▶ [Document passage]:
** start **
New Salmon Recovery Proposal
by Jeff Barnard, Associated Press
The latest court-ordered federal plan for balancing salmon against hydroelectric dams in the Columbia Basin calls for stepping up efforts to control predators such as sea lions, using hatcheries more effectively, and installing more improvements to help young fish avoid turbines.
Salmon advocates and Indian tribes blasted the draft proposal for failing to consider major changes to the hydroelectric dams, such as breaching four dams on the lower Snake River.
"Maybe they think the third time will be the charm," Todd True, an attorney for Earth Justice, which represents a coalition of conservation groups and salmon fishermen, said Tuesday from Seattle. "This is basically the same action we saw in 2000 and 2004 analyzed a different way."
Charles Hudson, spokesman for the Columbia River Inter-Tribal Fish Commission, said the federal agencies were "getting it half right. What needs to get done is hydro reform. That's the hardest thing to change." The proposal was posted Monday on the www.salmonrecovery.gov Web site maintained by the Bonneville Power Administration, which sells the power generated by federal Columbia Basin dams, and the U.S. Army Corps of Engineers and Bureau of Reclamation, which operate the dams.
** end **
▶ [Problem set]:
(A) Answer these questions using the salmon recovery article:
(i) What predator does the plan give as an example of those to be controlled?
(ii) How many dams on the lower Snake River do critics say should have been considered for breaching?
(iii) Which organization does Charles Hudson speak for?
(B) Reproduce the part of the salmon recovery article starting with "Salmon advocates and" and going on through "lower Snake River.".
The items after this point are separate material and have no connection to the salmon recovery article.

▶ [Extracted data]:
** start **
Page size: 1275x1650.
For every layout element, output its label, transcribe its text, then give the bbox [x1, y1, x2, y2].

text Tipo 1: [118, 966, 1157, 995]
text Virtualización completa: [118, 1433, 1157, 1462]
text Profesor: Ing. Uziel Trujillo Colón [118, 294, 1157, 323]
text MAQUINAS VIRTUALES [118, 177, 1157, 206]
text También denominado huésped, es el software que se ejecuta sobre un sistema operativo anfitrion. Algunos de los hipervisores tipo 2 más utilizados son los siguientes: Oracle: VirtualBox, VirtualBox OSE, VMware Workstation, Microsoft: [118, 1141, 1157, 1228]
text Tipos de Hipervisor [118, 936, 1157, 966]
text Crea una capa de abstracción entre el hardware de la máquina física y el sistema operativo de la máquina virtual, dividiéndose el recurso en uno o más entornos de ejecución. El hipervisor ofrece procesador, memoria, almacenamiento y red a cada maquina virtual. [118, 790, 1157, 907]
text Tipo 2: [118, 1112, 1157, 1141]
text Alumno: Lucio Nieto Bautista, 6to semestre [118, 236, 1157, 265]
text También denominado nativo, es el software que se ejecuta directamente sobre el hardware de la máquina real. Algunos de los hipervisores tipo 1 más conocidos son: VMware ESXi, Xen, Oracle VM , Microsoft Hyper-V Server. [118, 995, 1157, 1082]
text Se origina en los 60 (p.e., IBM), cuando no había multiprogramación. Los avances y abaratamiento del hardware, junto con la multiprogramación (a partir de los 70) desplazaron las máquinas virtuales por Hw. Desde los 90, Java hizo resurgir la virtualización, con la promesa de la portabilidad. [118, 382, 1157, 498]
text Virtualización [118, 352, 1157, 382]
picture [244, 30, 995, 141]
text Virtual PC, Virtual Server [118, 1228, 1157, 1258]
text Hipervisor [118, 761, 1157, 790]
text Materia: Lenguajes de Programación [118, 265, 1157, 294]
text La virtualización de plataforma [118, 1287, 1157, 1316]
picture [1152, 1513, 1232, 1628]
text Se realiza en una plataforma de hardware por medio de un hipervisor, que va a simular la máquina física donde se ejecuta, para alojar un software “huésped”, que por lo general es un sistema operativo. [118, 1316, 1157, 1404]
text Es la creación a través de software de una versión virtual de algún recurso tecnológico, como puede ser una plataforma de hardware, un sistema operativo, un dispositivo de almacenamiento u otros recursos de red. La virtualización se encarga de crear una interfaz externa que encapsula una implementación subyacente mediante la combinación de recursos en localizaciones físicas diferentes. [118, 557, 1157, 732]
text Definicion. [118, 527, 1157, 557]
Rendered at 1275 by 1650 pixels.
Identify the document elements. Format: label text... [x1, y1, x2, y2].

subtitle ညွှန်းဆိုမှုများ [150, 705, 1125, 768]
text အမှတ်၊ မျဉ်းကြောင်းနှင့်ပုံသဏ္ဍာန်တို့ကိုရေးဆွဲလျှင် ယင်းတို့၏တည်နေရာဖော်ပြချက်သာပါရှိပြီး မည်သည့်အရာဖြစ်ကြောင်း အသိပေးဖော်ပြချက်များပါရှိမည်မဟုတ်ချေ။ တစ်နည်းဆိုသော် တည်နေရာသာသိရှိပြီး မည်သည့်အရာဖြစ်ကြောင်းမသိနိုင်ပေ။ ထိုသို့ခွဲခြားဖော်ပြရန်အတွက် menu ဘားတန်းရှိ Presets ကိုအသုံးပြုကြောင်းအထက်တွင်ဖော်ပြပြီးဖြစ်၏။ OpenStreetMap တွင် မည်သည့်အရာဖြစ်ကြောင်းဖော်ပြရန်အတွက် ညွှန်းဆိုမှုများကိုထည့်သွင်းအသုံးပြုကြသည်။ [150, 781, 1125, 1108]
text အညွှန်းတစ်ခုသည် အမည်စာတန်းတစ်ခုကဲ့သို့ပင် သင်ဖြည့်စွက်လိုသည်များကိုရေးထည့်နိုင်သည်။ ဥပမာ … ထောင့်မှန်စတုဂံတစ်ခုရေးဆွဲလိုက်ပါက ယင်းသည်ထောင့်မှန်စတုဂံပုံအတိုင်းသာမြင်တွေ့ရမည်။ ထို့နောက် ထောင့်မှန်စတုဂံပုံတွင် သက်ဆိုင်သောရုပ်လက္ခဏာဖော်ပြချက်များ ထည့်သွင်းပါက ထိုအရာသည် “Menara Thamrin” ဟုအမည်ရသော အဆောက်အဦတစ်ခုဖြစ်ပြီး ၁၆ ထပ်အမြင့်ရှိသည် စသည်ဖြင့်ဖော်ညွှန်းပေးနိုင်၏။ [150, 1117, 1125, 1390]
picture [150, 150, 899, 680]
** end **
▶ [Exercise responses]:
(A)
(i) Sea lions
(ii) Four
(iii) The Columbia River Inter-Tribal Fish Commission

(B)
Salmon advocates and Indian tribes blasted the draft proposal for failing to consider major changes to the hydroelectric dams, such as breaching four dams on the lower Snake River.